The US Supreme Court has begun listening to arguments concerning the partial-birth abortion ban law passed by Congress. Considering the controversial nature of the subject and the current makeup of the Court, this should be an interesting case.
According to Associated Press writer Mark Sherman, the justices had very pointed and graphic questions to ask of the two sides arguing the case. One such question, asked by Justice John Paul Stevens, is the title of this post.
The lines between the two sides have been clearly drawn. Those arguing for the law, including Solicitor General Paul Clement, say that this form of abortion simply goes too far. According to the AP story, 1.25 million abortions are performed each year, of which a few thousand are procedures doctors call "dilation and extraction" or "intact dilation and evacuation". Opponents call these abortions "partial birth" abortions because they are performed during the middle third of pregnancy and involve "partially extracting an intact fetus from the uterus, then cutting or crushing its skull."

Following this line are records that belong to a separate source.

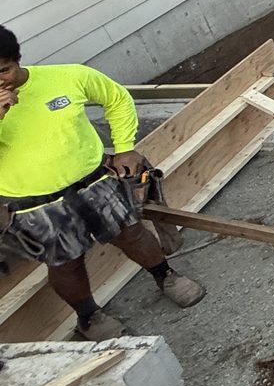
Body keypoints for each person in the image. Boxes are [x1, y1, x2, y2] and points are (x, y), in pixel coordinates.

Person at [0, 24, 204, 340]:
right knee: (66, 262)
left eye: (4, 70)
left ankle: (166, 277)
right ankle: (90, 317)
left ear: (17, 60)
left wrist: (124, 147)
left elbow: (116, 98)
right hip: (35, 205)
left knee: (132, 233)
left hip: (95, 182)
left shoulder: (67, 76)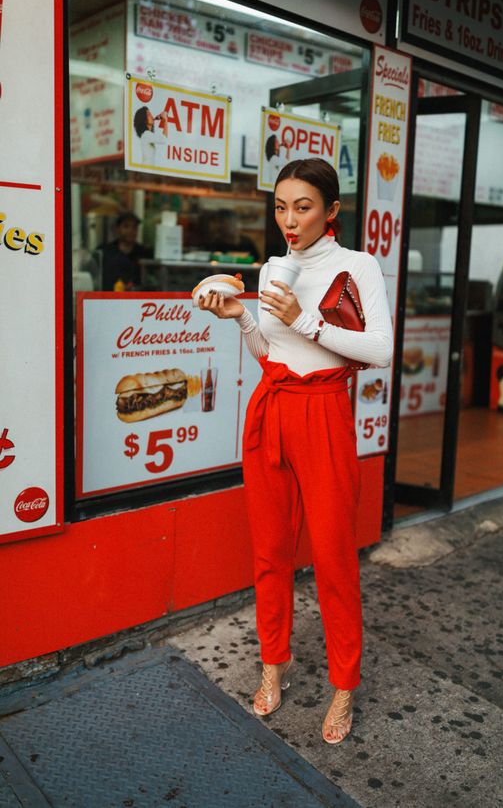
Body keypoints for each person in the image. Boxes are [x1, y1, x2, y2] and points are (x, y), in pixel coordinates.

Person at [199, 158, 393, 745]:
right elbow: (269, 352)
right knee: (269, 550)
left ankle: (343, 686)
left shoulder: (358, 266)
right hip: (272, 407)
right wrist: (240, 319)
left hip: (326, 413)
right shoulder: (271, 268)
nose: (289, 219)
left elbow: (380, 349)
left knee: (334, 555)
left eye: (303, 206)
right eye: (281, 206)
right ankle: (273, 664)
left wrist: (306, 319)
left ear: (332, 211)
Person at [100, 212, 151, 291]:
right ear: (117, 229)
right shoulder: (105, 252)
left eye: (134, 227)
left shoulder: (144, 253)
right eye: (126, 226)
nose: (131, 231)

Eve Gartner of Planned Parenthood is arguing against the law banning these abortions. Her side argues that this method is sometimes the safest for women. She is quoted by the AP as saying, "What Congress has done here is take away from women the option of what may be the safest procedure for her. This court has never recognized a state interest was sufficient to trump the women's interest in her health."
It seems to me that the sides boil down to the same basic abortion debate: the interest of the fetus versus the interest of the mother. The difference here, though, is the especially graphic nature of this method of abortion.